Les personnes atteintes d’un choc septique sont placées sous perfusion intraveineuse (dans une veine) de solutés afin d’augmenter le volume de liquide dans la circulation sanguine et donc la tension artérielle. L’administration d’un volume trop faible de solutés est inefficace, mais un volume trop important peut entraîner une congestion pulmonaire sévère.

Oxygène

L’apport en oxygène se fait par un masque, des sondes nasales ou, si une sonde a été insérée dans la trachée pour faciliter la respiration, par l’intermédiaire de cette sonde (endotrachéale). Le cas échéant, un respirateur mécanique (machine qui aide l’air à entrer dans les poumons et à en sortir) est utilisé pour faciliter la respiration.
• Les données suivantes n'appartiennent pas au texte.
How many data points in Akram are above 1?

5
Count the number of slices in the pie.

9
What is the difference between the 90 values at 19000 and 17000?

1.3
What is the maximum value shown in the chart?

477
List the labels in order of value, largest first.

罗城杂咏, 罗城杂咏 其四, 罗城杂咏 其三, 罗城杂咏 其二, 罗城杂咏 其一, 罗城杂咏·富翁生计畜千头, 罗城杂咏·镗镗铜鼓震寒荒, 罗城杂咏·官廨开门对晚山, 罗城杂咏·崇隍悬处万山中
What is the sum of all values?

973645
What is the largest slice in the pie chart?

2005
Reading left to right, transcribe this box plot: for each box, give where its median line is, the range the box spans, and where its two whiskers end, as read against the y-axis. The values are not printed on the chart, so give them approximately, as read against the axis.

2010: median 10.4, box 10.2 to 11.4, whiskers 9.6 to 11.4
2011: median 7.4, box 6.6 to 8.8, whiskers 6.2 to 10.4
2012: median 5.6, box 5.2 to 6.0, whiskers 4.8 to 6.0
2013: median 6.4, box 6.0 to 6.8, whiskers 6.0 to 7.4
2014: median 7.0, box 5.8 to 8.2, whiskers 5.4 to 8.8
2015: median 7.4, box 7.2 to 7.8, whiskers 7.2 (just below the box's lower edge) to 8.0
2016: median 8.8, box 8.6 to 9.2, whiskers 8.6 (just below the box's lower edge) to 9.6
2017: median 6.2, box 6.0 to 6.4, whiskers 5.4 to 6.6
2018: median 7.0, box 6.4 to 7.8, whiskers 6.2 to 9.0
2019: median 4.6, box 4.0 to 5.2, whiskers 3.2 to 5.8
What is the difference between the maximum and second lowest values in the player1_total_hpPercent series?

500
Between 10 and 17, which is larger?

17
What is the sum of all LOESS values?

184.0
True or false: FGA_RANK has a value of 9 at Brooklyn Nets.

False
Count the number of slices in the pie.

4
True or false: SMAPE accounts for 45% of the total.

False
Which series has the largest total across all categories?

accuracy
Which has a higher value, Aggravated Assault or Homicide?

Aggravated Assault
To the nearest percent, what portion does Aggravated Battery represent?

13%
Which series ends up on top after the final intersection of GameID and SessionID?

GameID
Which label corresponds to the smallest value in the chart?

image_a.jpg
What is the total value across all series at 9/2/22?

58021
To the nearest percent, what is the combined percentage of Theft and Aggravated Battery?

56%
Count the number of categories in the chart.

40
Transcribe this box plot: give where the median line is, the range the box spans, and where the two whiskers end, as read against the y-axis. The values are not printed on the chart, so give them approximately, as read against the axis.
Élimination de la source de l’infection

Les abcès, s’ils sont présents, doivent être drainés. Les cathéters, les tubulures, et autres dispositifs médicaux susceptibles d’être à l’origine de l’infection sont retirés ou changés. Les tissus morts ou infectés peuvent être éliminés par un acte chirurgical.

Autres traitements

Si les solutés intraveineux n’augmentent pas la tension artérielle, le médecin peut administrer des médicaments, comme la noradrénaline (qui provoque le rétrécissement des vaisseaux sanguins), pour augmenter le flux sanguin vers le cerveau, le cœur et les autres organes. Cependant, comme ces médicaments sont susceptibles de rétrécir les vaisseaux sanguins des organes, ils diminuent parfois le flux sanguin qui traverse les organes.

Il arrive que les personnes qui souffrent de choc septique développent une hyperglycémie (taux de sucre élevé dans le sang). Comme l’hyperglycémie compromet la réponse du système immunitaire à une infection, le médecin administre de l’insuline par voie intraveineuse pour réduire la glycémie.

Des corticoïdes (comme l’hydrocortisone) peuvent être administrés par voie intraveineuse aux personnes dont la tension artérielle reste basse en dépit de l’administration de solutés et de médicaments pour augmenter la tension artérielle et de l’élimination de la source de l’infection.

Pronostic de la septicémie et du choc septique

Sans traitement, la plupart des personnes qui souffrent de choc septique meurent. Même avec un traitement, le risque de décès est significatif. En moyenne, environ 30 à 40 % des personnes atteintes de choc septique meurent. Cependant, le risque de décès varie considérablement en fonction de plusieurs facteurs, notamment la promptitude du traitement, le type de bactéries impliqué (en particulier si les bactéries sont résistantes aux antibiotiques) et l’état de santé sous-jacent de la personne.